Campus Alert: May 8th, 2019
Greetings from the University Health Center,
As you may know, there is currently a national surge of measles cases. So far, 700 cases have been reported nationwide in 23 states. There have been four cases of measles in Maryland, though no cases at the University of Maryland. I’m sharing this important health message for your protection, the protection of your family and the health of our community.
Measles is a disease which causes fever, cough, runny nose, eye irritation and a rash. It can cause more serious problems like lung, ear or brain infections, and in rare cases, death. It is extremely contagious and can live in the air for several hours in a location where an infected person has been.
Most people born and raised in the U.S. have been vaccinated against measles. Measles vaccine is required of all University of Maryland students, and enforced by a registration block. The state does allow for a waiver based on religion or medical conditions that would preclude administration of the vaccine.
Given this current situation, we recommend that you take the following action:
- Contact your healthcare provider, or review your immunization records, to make sure that you are immune to measles. We recommend that you keep these records readily available.

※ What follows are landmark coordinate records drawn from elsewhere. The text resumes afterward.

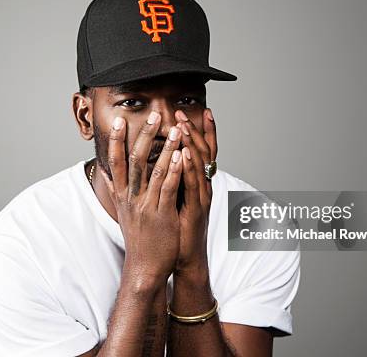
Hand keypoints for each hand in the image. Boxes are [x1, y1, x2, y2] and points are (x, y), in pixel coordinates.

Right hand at [101, 111, 183, 285]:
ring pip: (153, 170)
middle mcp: (130, 197)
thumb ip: (118, 190)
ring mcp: (145, 206)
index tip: (118, 121)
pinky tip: (181, 155)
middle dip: (143, 135)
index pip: (115, 162)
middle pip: (134, 160)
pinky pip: (167, 188)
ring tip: (174, 128)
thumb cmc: (139, 238)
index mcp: (122, 195)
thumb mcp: (124, 211)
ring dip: (165, 147)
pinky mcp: (161, 214)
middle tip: (152, 115)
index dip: (116, 140)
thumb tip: (108, 172)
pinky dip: (173, 170)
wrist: (144, 266)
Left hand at [174, 108, 216, 273]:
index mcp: (197, 183)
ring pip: (200, 166)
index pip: (202, 151)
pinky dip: (190, 168)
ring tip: (184, 126)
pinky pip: (193, 185)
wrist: (184, 257)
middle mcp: (203, 187)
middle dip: (195, 131)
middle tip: (184, 113)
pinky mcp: (196, 210)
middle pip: (204, 152)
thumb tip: (162, 161)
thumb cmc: (177, 228)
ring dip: (193, 143)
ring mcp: (202, 197)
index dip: (203, 131)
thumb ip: (173, 179)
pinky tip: (186, 154)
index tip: (199, 111)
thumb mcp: (174, 199)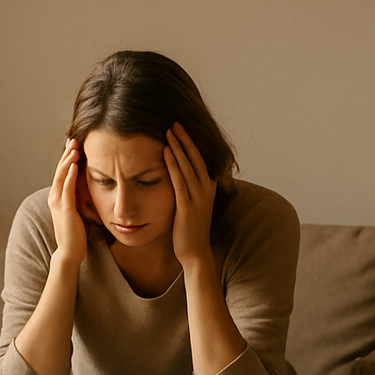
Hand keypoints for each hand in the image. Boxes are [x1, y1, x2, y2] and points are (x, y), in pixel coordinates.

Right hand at [47, 138, 89, 266]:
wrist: (70, 251)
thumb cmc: (76, 233)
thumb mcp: (78, 210)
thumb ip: (79, 197)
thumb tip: (88, 185)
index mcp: (58, 197)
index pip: (62, 172)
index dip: (67, 158)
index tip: (74, 145)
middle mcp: (55, 197)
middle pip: (59, 170)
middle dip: (66, 154)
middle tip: (73, 139)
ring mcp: (58, 202)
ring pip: (61, 176)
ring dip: (67, 160)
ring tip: (73, 147)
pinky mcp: (65, 209)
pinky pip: (66, 188)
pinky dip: (69, 175)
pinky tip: (74, 165)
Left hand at [163, 123, 215, 268]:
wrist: (195, 253)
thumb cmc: (190, 229)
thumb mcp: (192, 204)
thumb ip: (189, 188)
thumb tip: (179, 174)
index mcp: (209, 187)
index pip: (200, 159)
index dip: (191, 142)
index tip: (181, 128)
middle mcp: (207, 189)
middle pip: (195, 157)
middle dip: (185, 138)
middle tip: (174, 121)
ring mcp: (198, 197)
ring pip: (188, 165)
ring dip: (178, 146)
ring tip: (169, 130)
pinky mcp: (187, 206)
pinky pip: (179, 180)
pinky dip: (173, 164)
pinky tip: (166, 151)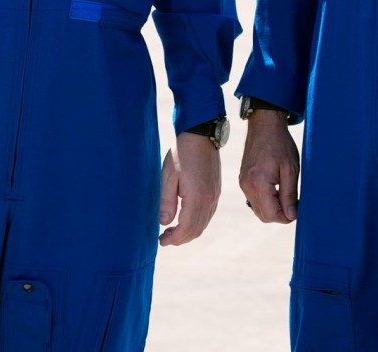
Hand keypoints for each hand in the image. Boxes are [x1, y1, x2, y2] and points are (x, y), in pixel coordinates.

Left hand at [158, 130, 220, 245]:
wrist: (202, 134)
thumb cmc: (182, 153)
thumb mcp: (168, 176)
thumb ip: (167, 201)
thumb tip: (164, 223)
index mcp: (197, 197)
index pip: (186, 228)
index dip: (173, 238)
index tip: (161, 241)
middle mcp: (209, 199)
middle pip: (196, 230)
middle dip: (180, 239)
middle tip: (164, 239)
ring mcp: (215, 196)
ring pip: (203, 224)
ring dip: (188, 233)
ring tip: (172, 232)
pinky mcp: (216, 191)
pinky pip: (208, 215)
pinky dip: (197, 224)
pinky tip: (185, 220)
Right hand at [238, 110, 298, 222]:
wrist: (264, 125)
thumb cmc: (280, 144)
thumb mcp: (291, 169)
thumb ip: (289, 195)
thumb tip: (291, 216)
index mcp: (258, 184)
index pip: (272, 215)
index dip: (287, 216)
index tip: (297, 207)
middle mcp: (247, 187)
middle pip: (264, 215)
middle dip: (280, 213)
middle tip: (293, 200)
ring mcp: (243, 183)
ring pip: (258, 209)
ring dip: (272, 207)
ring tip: (284, 191)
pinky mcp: (243, 180)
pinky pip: (254, 199)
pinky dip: (265, 199)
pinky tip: (276, 187)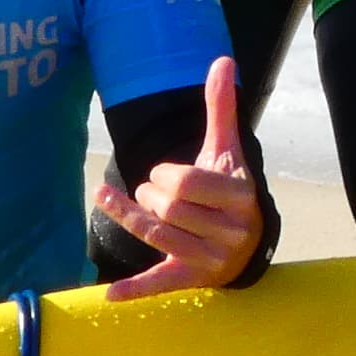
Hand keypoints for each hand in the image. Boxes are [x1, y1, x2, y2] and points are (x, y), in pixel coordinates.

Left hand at [97, 56, 261, 298]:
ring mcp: (212, 259)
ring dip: (133, 215)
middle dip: (149, 193)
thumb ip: (220, 108)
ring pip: (156, 234)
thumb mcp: (225, 151)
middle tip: (152, 190)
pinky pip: (160, 283)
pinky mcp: (191, 280)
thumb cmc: (229, 190)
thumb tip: (222, 60)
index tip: (164, 173)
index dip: (163, 175)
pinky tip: (109, 294)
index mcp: (240, 196)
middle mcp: (230, 231)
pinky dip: (134, 289)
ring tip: (130, 202)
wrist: (246, 242)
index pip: (184, 182)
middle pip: (168, 208)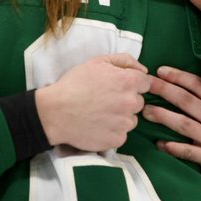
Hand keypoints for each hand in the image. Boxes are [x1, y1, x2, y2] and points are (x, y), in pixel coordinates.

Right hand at [36, 53, 150, 151]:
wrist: (55, 111)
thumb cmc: (75, 84)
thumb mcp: (98, 62)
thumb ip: (125, 60)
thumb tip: (144, 70)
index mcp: (128, 81)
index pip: (145, 83)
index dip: (132, 83)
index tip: (118, 87)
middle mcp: (130, 102)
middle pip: (139, 102)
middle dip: (127, 100)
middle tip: (106, 100)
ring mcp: (124, 123)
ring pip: (132, 120)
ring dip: (121, 117)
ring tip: (101, 114)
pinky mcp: (117, 140)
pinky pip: (122, 134)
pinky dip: (113, 131)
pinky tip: (98, 125)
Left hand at [145, 65, 200, 176]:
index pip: (199, 85)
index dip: (179, 77)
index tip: (161, 71)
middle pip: (188, 101)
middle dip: (166, 91)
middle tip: (147, 85)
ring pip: (185, 124)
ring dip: (164, 117)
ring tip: (146, 111)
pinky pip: (188, 151)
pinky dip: (173, 148)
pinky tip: (159, 143)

- If your immunization records are not on file at your health care provider’s office or at the Health Center, please discuss a blood test for immunity with your doctor or start the measles vaccine series (2 shots at least 4 weeks apart).

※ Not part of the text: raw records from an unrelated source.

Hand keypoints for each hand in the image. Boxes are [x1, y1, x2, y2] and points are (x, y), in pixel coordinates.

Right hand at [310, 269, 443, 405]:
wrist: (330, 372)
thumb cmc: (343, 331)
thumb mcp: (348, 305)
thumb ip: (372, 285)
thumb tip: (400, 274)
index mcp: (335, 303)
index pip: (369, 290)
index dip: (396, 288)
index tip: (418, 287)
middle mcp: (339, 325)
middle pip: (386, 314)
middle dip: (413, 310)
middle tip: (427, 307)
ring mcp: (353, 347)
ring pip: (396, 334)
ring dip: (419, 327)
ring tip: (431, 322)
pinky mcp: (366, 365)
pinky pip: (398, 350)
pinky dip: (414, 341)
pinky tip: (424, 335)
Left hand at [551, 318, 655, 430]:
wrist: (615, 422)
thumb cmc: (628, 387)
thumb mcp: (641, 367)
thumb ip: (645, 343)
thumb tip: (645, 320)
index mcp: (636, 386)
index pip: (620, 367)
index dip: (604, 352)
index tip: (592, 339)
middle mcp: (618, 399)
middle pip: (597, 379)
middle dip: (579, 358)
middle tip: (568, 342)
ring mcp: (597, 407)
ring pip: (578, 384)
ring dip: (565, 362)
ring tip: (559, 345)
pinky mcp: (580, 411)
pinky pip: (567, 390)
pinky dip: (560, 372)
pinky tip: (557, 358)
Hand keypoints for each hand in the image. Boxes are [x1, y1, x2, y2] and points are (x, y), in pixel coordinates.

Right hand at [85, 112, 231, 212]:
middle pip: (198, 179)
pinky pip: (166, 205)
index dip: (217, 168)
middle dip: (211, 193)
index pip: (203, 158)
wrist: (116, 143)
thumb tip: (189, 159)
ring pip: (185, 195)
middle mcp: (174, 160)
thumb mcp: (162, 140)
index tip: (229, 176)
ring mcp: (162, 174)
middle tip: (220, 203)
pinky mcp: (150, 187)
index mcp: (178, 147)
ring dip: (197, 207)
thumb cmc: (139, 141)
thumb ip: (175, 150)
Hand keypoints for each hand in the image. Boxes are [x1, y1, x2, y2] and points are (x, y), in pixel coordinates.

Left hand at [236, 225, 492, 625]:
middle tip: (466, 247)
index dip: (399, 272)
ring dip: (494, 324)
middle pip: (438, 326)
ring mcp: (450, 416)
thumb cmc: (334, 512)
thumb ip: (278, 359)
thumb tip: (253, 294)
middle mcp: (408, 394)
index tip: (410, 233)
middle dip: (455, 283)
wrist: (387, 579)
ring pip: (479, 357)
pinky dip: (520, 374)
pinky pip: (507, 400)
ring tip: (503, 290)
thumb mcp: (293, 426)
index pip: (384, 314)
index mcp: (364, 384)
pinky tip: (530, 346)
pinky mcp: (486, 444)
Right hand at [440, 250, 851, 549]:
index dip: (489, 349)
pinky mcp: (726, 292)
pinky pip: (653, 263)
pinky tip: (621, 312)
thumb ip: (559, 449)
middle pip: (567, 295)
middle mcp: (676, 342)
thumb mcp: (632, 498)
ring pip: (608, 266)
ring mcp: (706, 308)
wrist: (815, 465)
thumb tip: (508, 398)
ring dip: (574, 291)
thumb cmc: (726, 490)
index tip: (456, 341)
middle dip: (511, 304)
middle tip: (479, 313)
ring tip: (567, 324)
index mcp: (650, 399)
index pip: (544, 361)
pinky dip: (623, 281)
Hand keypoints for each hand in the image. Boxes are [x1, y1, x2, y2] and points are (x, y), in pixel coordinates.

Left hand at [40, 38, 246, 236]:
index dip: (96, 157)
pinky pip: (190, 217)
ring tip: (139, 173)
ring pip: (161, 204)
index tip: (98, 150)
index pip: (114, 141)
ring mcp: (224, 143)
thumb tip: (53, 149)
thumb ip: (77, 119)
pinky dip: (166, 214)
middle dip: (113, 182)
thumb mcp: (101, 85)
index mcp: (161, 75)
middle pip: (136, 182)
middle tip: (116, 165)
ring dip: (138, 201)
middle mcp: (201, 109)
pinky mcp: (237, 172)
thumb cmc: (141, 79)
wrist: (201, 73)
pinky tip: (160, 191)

Please note, a person is considered immune if they:
- received two doses of measles–containing vaccine (typically MMR) on or after the their first birthday OR;
- have a blood test showing immunity to measles OR;
- were born in the United States prior to January 1, 1957.
The UHC is gathering immunization records on selected staff populations, including first responders, housekeeping staff, dining staff, and those living in our residence halls. We are also arranging times to administer MMR vaccine to un-immunized individuals. The cost of the vaccination is covered either by departments or personal insurance.
There is no age limitation for immunity in persons born outside the United States. This means those born outside of the United States need two doses of MMR regardless of their age. Please let me know if you have any questions, and I appreciate your attention to this important public health matter.